Speeches

Wera Hobhouse – 2022 Speech on Holocaust Memorial Day

The speech made by Wera Hobhouse, the Liberal Democrat MP for Bath, in the House of Commons on 27 January 2022.

It is an honour and privilege to follow so many moving speeches. I have been to many holocaust memorials across Germany and eastern Europe throughout my life: Bergen-Belsen, close to my home town of Hanover; Dachau; Auschwitz-Birkenau; the row of two or three houses that is all that is left of the Warsaw ghetto; and, most hauntingly, the Ponary massacre memorial outside Vilnius.

Whenever I am directly confronted with the stories of unspeakable atrocities committed by the German state during the 1930s and 1940s on the Jewish people, I feel a crushing sense of horror and shame. I was born in 1960; it was not my generation that was directly responsible for the terror. However, I feel acutely a collective responsibility for what happened in my country of origin, and that we should never forget and should work towards a world in which such awful suffering never happens again.

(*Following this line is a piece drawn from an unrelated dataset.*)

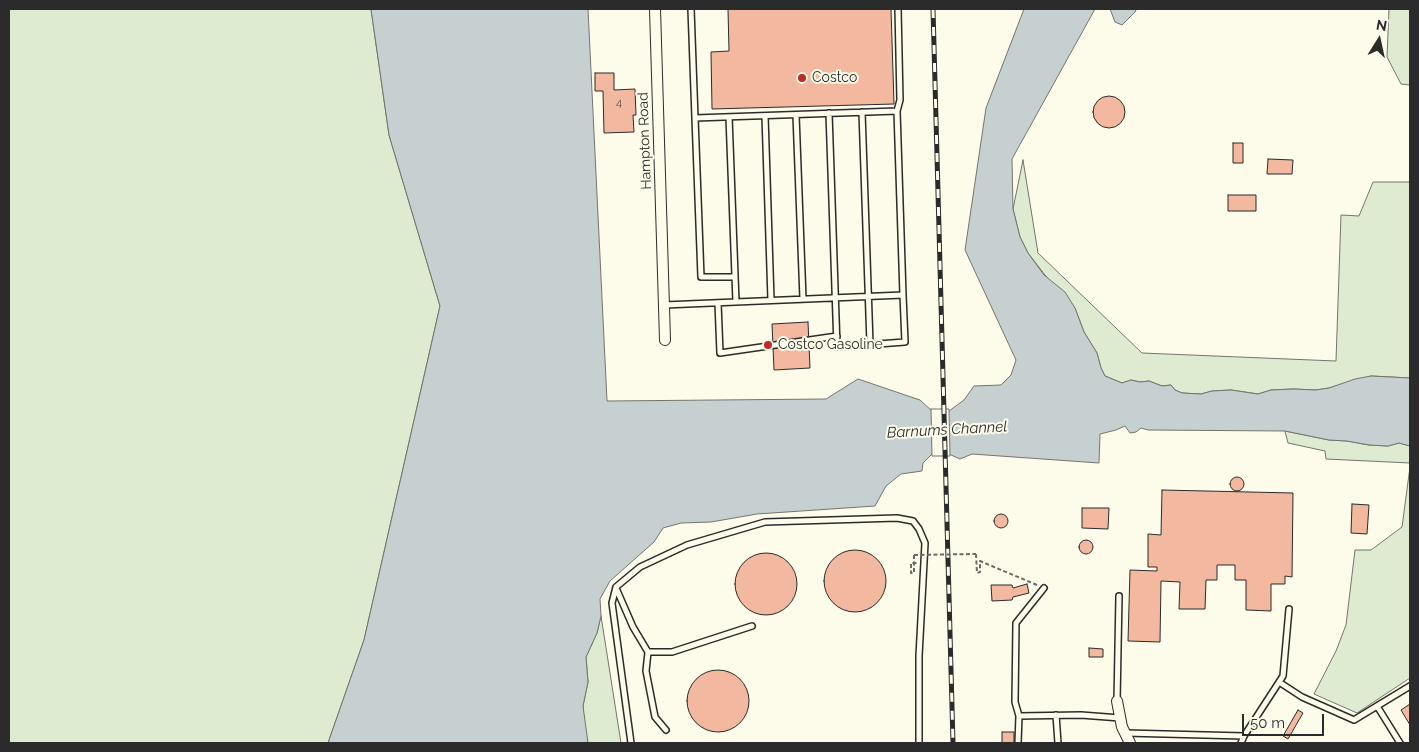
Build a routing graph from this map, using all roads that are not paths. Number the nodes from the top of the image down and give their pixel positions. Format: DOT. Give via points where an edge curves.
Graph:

If we want to be serious, we cannot just let the holocaust disappear into the history books—another time, another people, another place—but keep it alive and learn from it.

My grandmother was half Jewish. Her first husband was Jewish. My uncle was in Dachau in 1936, but got out with the help of Scandinavian friends. All my mother’s half brothers and sisters had to leave Germany and, except one, never returned. My grandmother’s anguish about her children and their families hung over my mother, who was the youngest, every day of her childhood. While my mother, who was only a quarter Jewish, survived Nazi Germany, her life was marred daily by exclusion, discrimination and fear. I would not be here if the war had not ended the way it did, because my mother would never have been allowed to meet my father, who was not Jewish.

My grandmother’s second husband, my grandfather, was not Jewish. He was a judge and was appointed to the Court of Appeal in Leipzig in 1927. In 1933, only months after he came to power, Hitler installed the Volksgericht, or people’s court, which was a political court to deal with anybody who was seen as an enemy of the state and which signalled the end of the rule of law. My grandfather resigned.

My grandfather’s youngest brother was schizophrenic and was murdered by the Nazis through one of the programmes of euthanasia. Although that is not directly related to the holocaust, it is worth remembering that there were German victims too, like my great-uncle, for whom there is no grave either.

My grandfather died before I was born, but I know through my mother that he never forgave himself for not becoming politically active to stop the rise of Hitler.

There are volumes and volumes of history books analysing the rise of the Nazis, citing the political instability after the first world war, the loss of national pride in being a great nation, and the Russian revolution leading to the fear of communism which drove many Germans into the arms of the fascists. It was the extremes of left and right that destroyed the moderate political centre. With that came illiberal and intolerant attitudes towards anyone who could be painted as the enemy. From there it was only a small step towards viewing people from a different race or culture as not being worthy of our human compassion and protection. The Nazis deliberately stoked irrational fear to win elections. Once Germans had elected, in a democratic vote, a barbaric leader, they could not free themselves from the monster they had helped to create. Only a world war did that.

“Wehret den Anfängen”—resist the beginnings—is what I learned from my German history lessons. The Holocaust Memorial Day Trust has published “The ten stages of genocide” so that people and communities can recognise the warning signs. Discrimination, dehumanisation and polarisation are among those warning signs, and sadly they are part of our political reality today, under our own eyes.

The fight against intolerance, exclusion and inhumanity is ongoing. I owe it to the memory of the millions of Jews who perished in the holocaust at the hands of the country where I was born to convert the shame that I will always feel into political activism. I will stand up and speak out about the need for us to keep our eyes wide open to where barbarism begins.